What am I after? Do I want God to forgive me? Do I expect the saint to step down from the plinth, pat me on the shoulder and tell me that everything’s going to be all right? Do I need to be part of something, even if it’s just the termites feeling pissed off with life? Yeah, that sounds about right.
I find myself praying. I’m asking God to give Marvo a break and make it so her brother isn’t really dead after all. I’m asking him to save Kazia from whatever she’s involved in. I’m asking him to tell me what to do about Matthew . . .

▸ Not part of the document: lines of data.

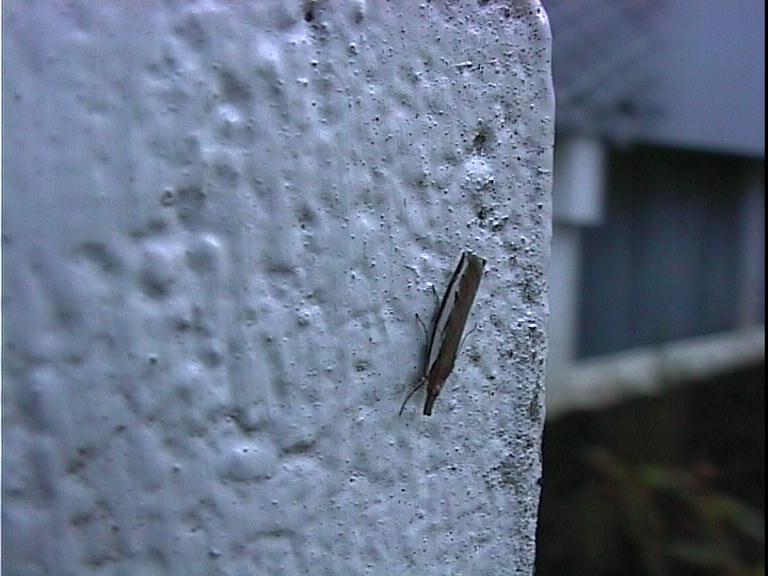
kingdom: Animalia
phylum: Arthropoda
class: Insecta
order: Lepidoptera
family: Crambidae
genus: Orocrambus
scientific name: Orocrambus flexuosellus
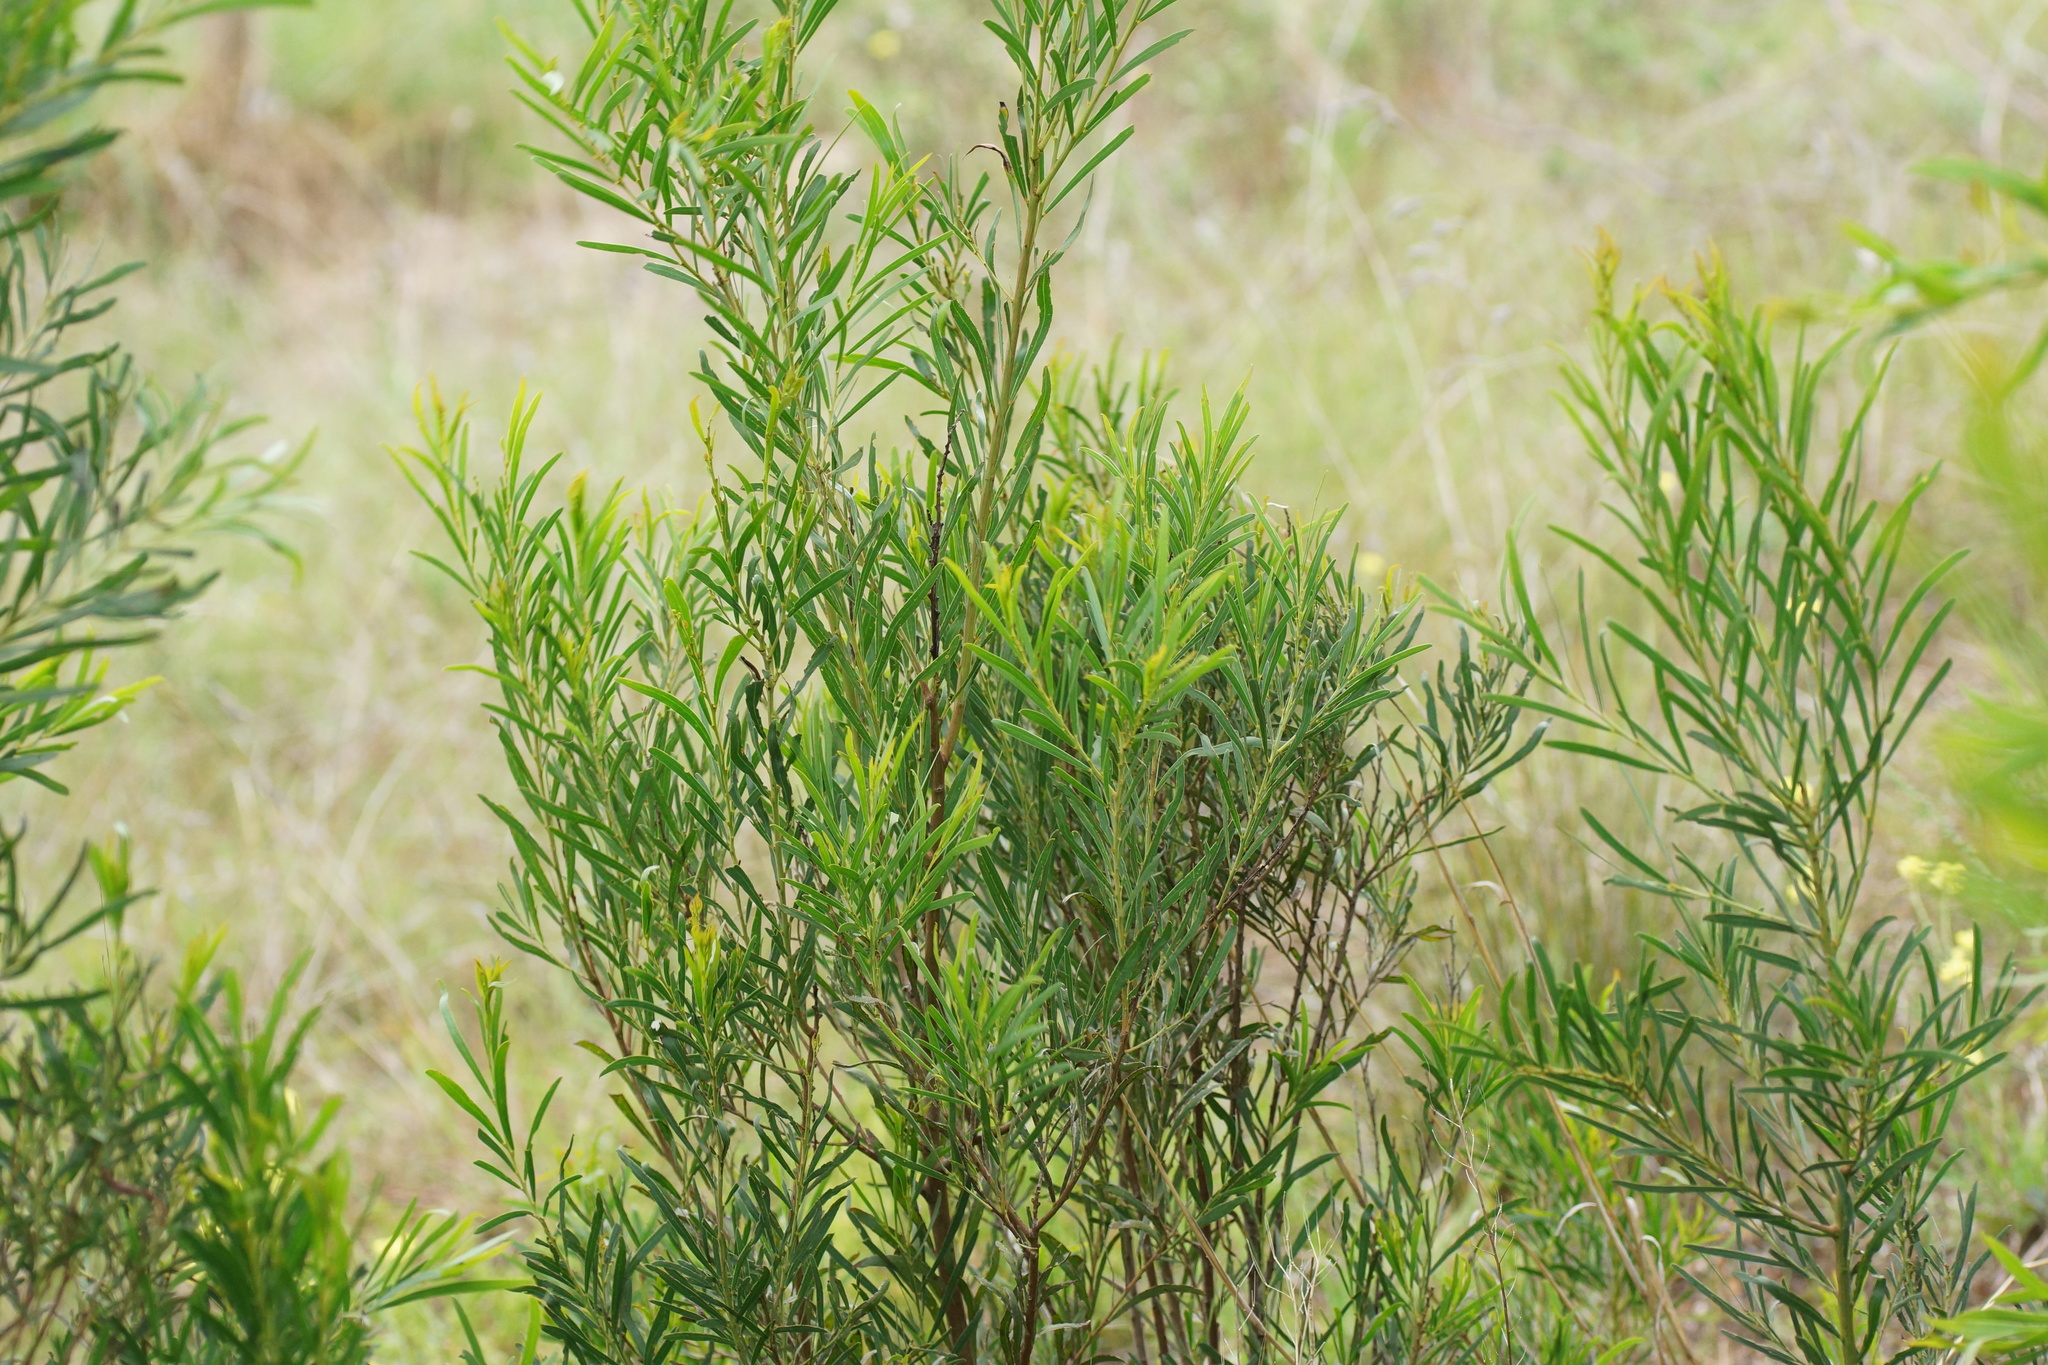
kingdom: Plantae
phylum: Tracheophyta
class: Magnoliopsida
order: Fabales
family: Fabaceae
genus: Acacia
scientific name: Acacia uncifolia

Who am I kidding? It’s not like the man upstairs gives a monkey’s. I mean, I know the termites say he made the world, but is that really true? Maybe he just tripped over it, like a kid lost in the woods falling over an ants’ nest. And now maybe he’s having fun poking it with a stick and seeing what scuttles out.
The muttering noise echoes around the chapel. There’s a waft of incense that smells of rotting flesh. The light outside is fading fast. It’s cold in here . . .
So I know I’m asleep because I’m having this dream. I’m in the autopsy room in the mortuary, and it’s my dad lying on the slab. He’s dead—except his eyes are open so he can watch me. There’s a river flowing through the room too, with barges drifting along it. I know where they’re going: downstream, to London.
I’m all dressed up in my sorcerer’s party outfit—hat, robe, belt, slippers and all the instruments—and I’m doing this spell to bring my dad back from the dead. I’ve got the incantation written on a piece of paper, but I’ve come over all blurry, I can’t find my glasses, and I can’t read what I’ve written.
But I think I can remember some of it. I say, ‘Marvo,’ but nothing happens.
So I say it again and still nothing happens. I say it again: ‘Marvo . . .’
And I’m awake, flat on my face on the cold floor of the monastery chapel.
What’s interesting is that when I started on this new scene, I wasn’t wondering about where to put the dream—I wasn’t consciously thinking about it at all. I was looking for a solution to what seemed like an entirely different problem.
That’s the thing I love about rewrites. You’ve dug yourself into a hole. You find a way out… and you get this added bonus: a solution to a completely different problem. It feels neat.
Maybe too neat…
The featured image is Max Beckmann (1884–1950), Hölle der Vögel (Birds’ Hell), oil on canvas, 1937-38.